Saved data entries:
-----

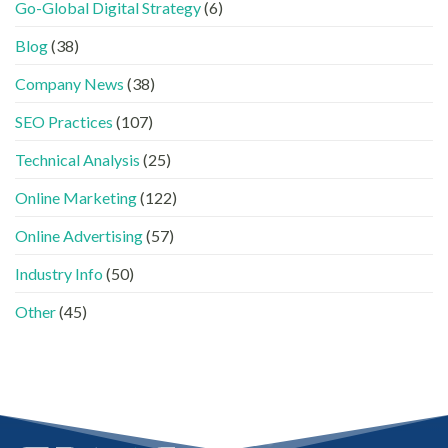
!
Go-Global Digital Strategy
(6)
一
LinkedIn
南〉
GEO
文
內
中
時
看
容
Blog
(38)
代
懂
分
下，
GEO、
工〉
Company News
(38)
品
AISEO
中
牌
與
SEO Practices
(107)
如
AEO
何
的
進
Technical Analysis
(25)
實
入
際
AI
做
Online Marketing
(122)
的
法〉
「信
中
Online Advertising
(57)
任
名
Industry Info
(50)
單」？〉
中
Other
(45)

-----

__TASK ITEM__: List each line above that contains the string "Online".

__OUTPUT FOR THIS EXERCISE__:
Online Marketing
Online Advertising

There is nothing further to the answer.